SUPPLIED DATA

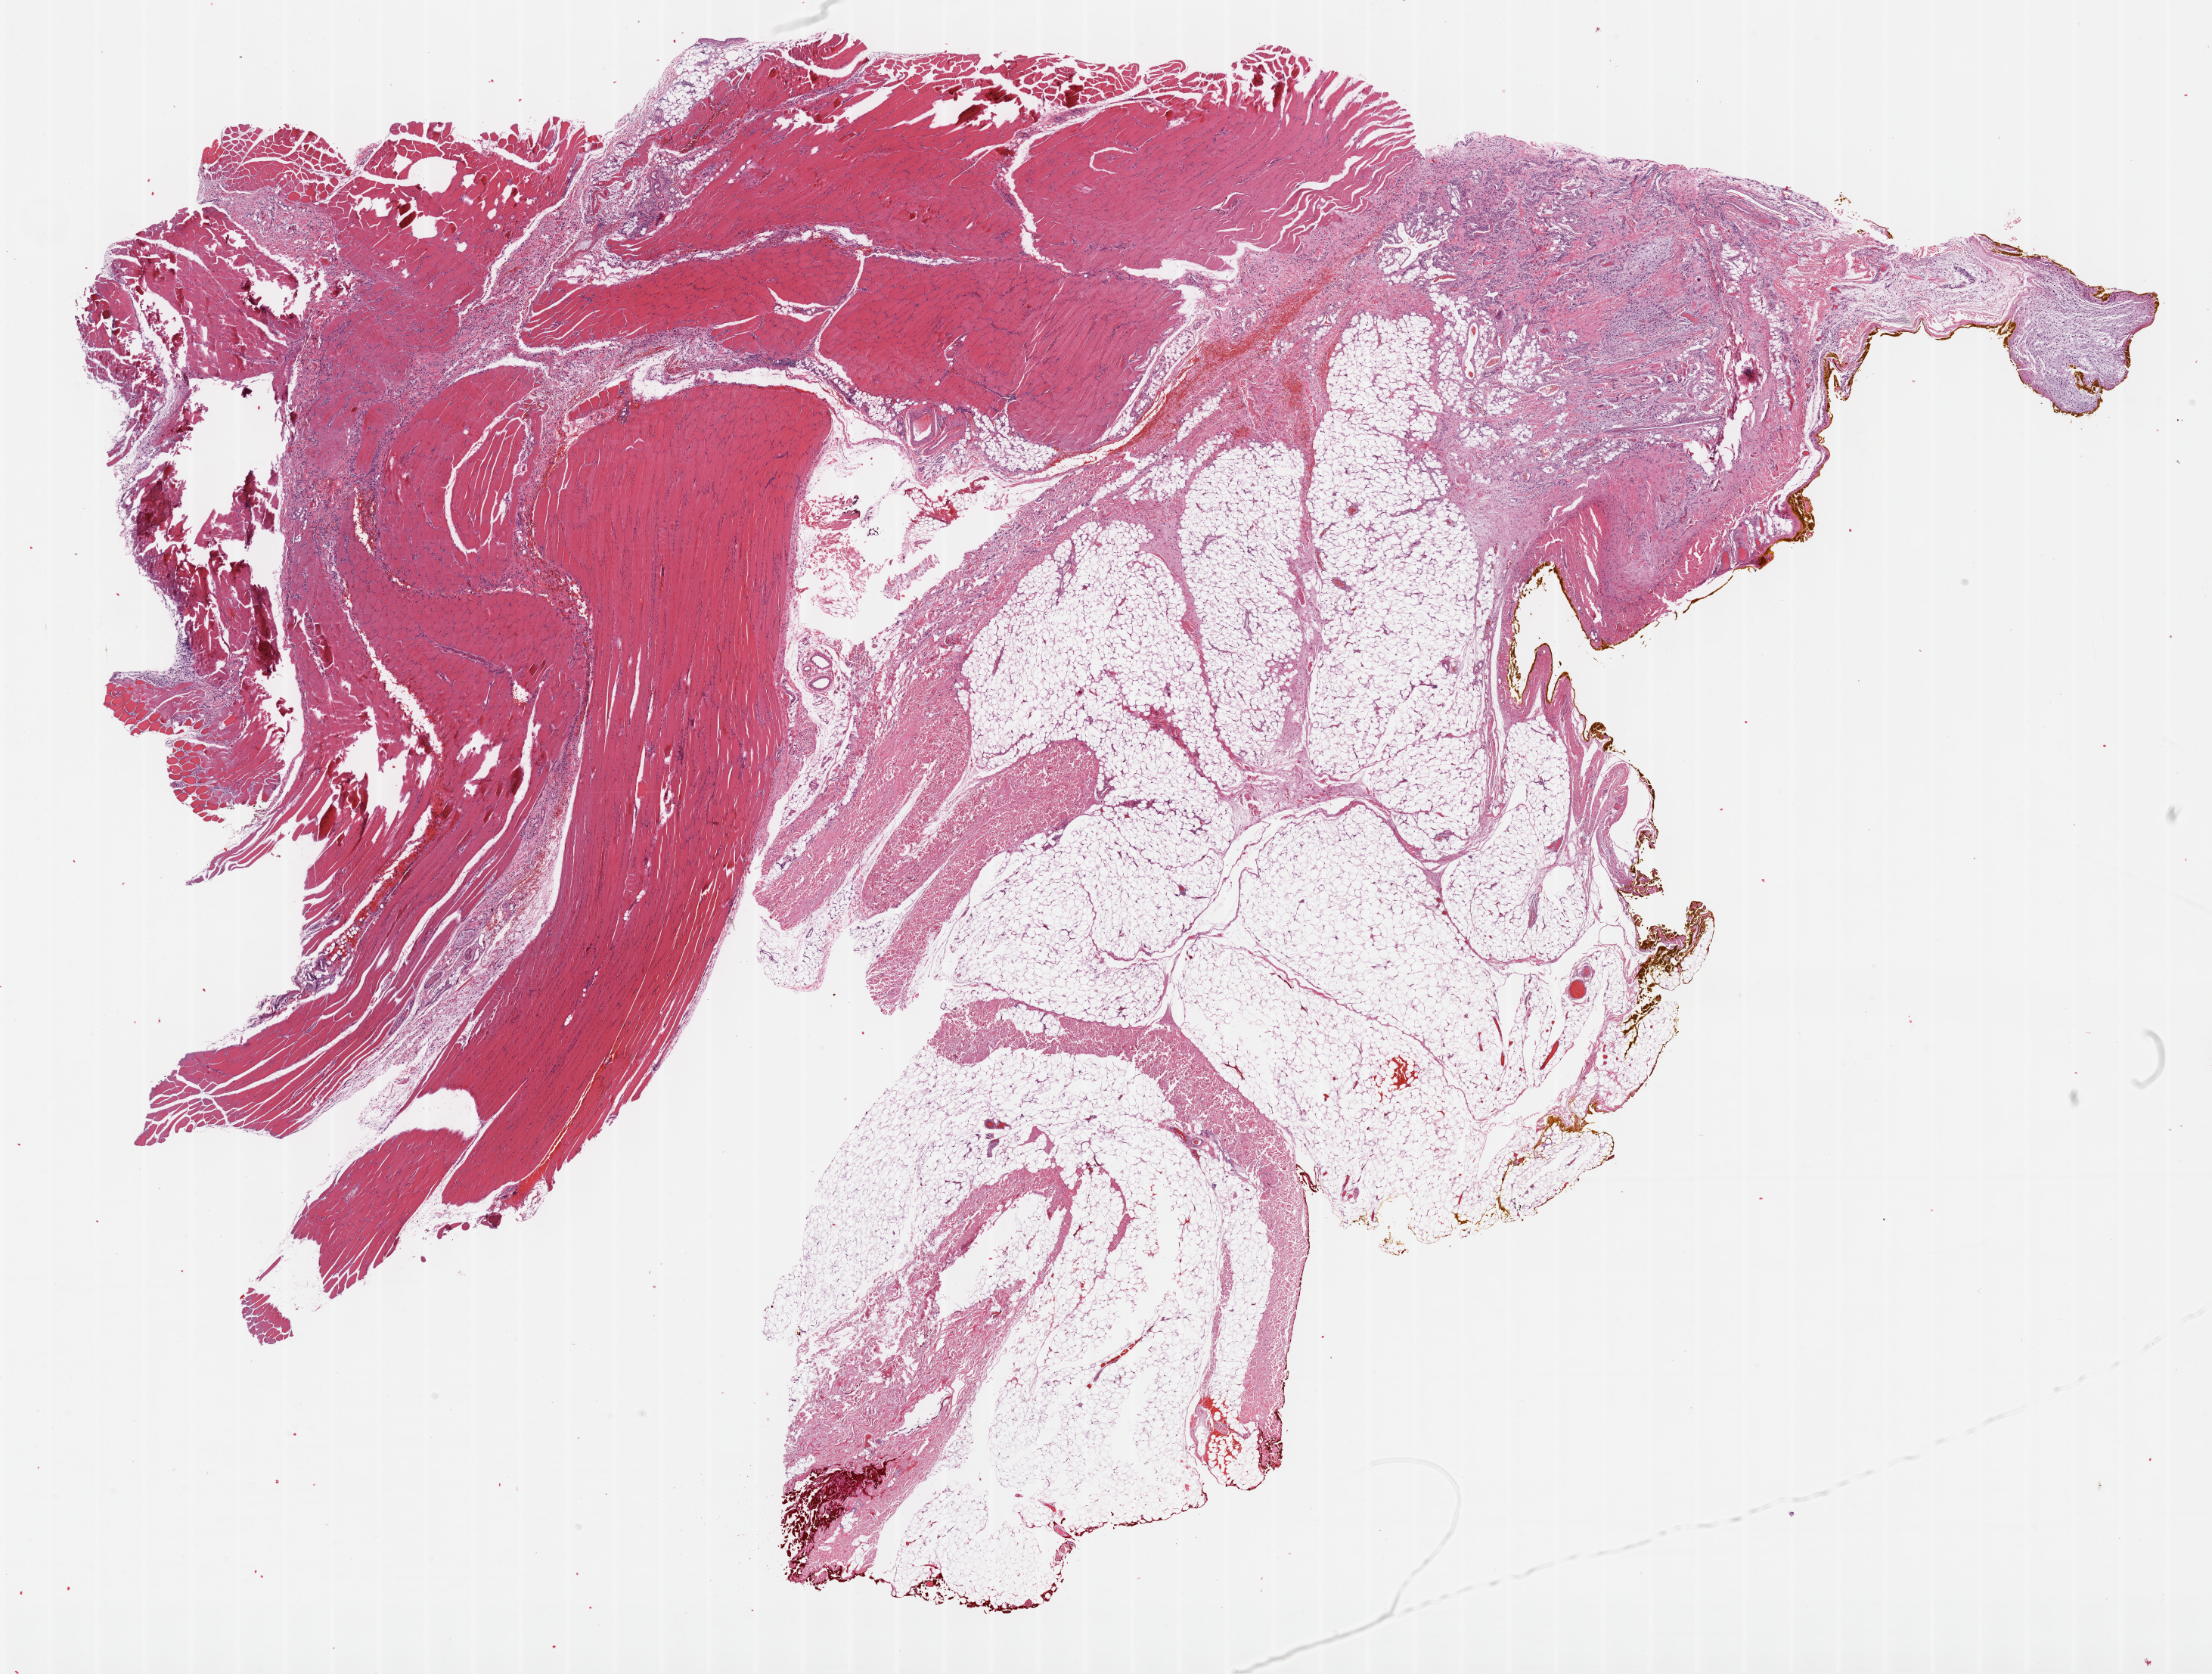
Digitized Hematoxylin and eosin (H&E) stained tissue section (whole slide) — whole scanned area (about 23.7 x 17.9 mm, from a 40x scan) shown as a low-resolution overview, formalin-fixed paraffin-embedded (FFPE) diagnostic section, connective, subcutaneous and other soft tissues, primary tumour sample. Patient: male, age at initial diagnosis 35 years.
Diagnosis: Fibromyxosarcoma.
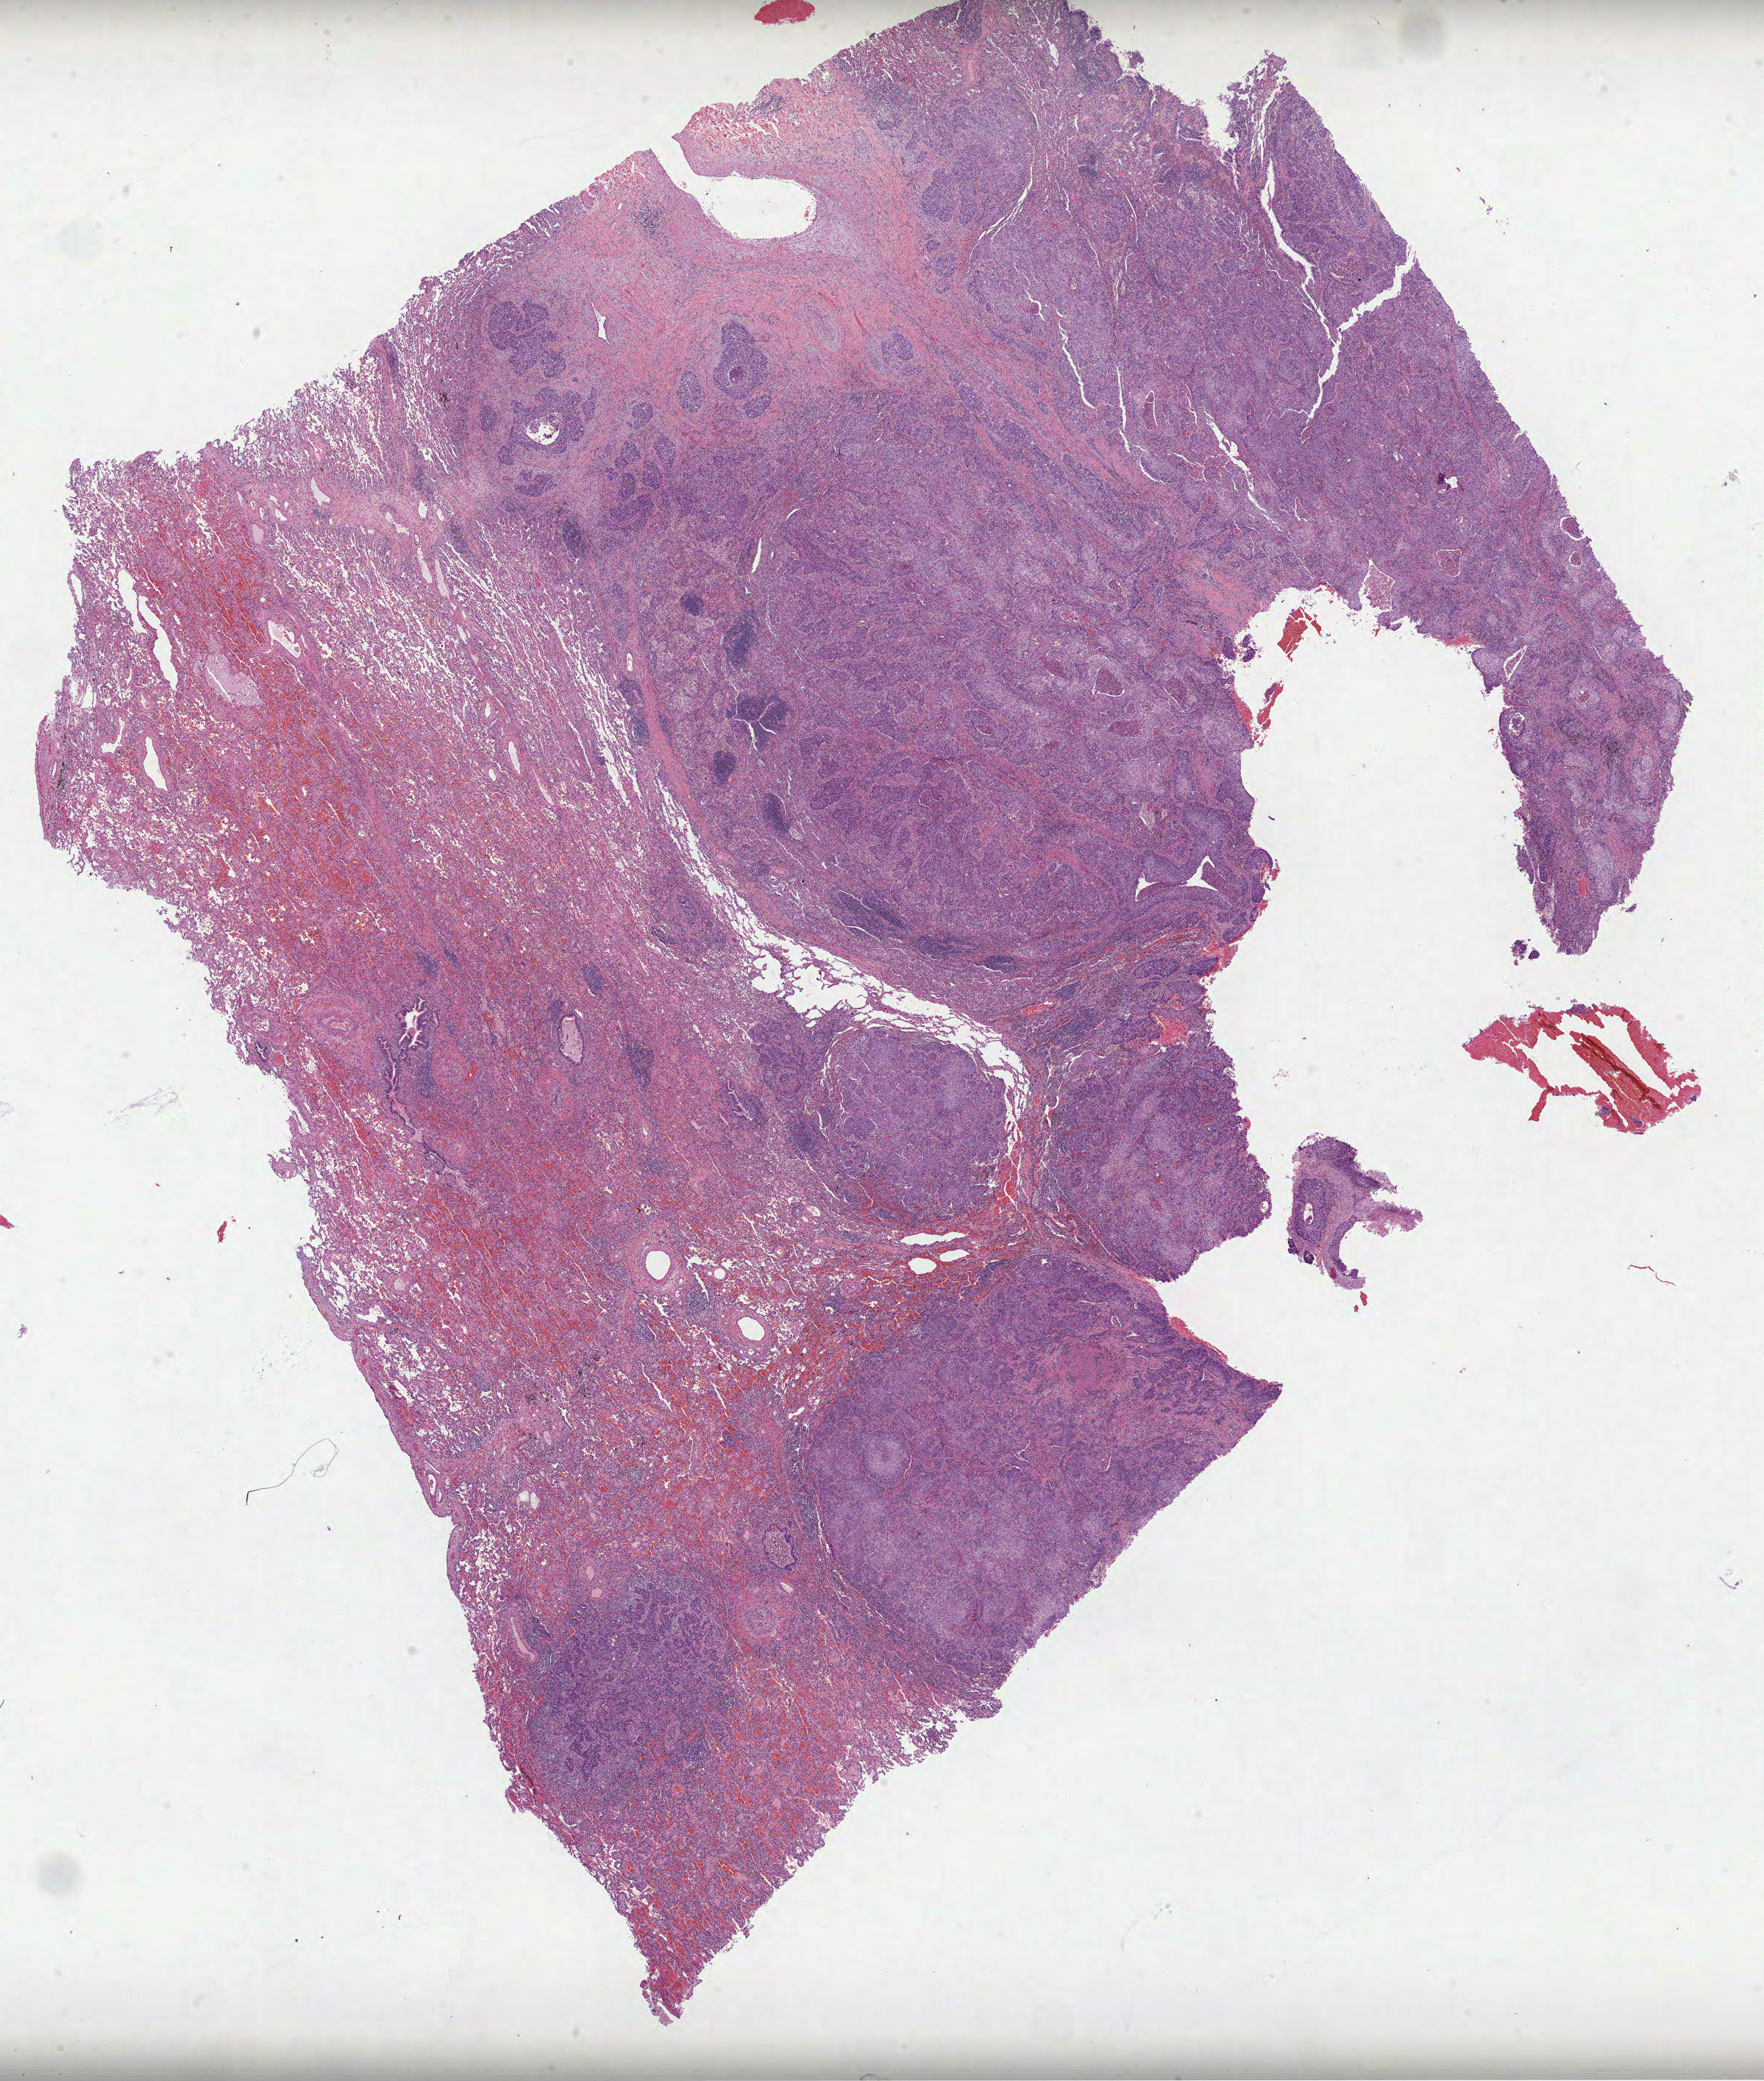
Whole-slide histology image, H&E, a low-resolution overview of the entire scanned area, about 19.3 x 22.8 mm (acquisition: 40x scan), formalin-fixed paraffin-embedded (FFPE) diagnostic section, sample: primary tumour, lung. Male patient; age at initial diagnosis 55 years.
Diagnosis: Squamous cell carcinoma, NOS. AJCC pathologic stage: IIA (7th edition). TNM: T2a N1 M0.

TASK PROMPT
Nothing but the lines from the first line of the listing above to the line containing "Diagnosis: Fibromyxosarcoma." should appear in the answer, each one exact and with no pictures.

RESULT FOR THIS EXERCISE
Digitized Hematoxylin and eosin (H&E) stained tissue section (whole slide) — whole scanned area (about 23.7 x 17.9 mm, from a 40x scan) shown as a low-resolution overview, formalin-fixed paraffin-embedded (FFPE) diagnostic section, connective, subcutaneous and other soft tissues, primary tumour sample. Patient: male, age at initial diagnosis 35 years.
Diagnosis: Fibromyxosarcoma.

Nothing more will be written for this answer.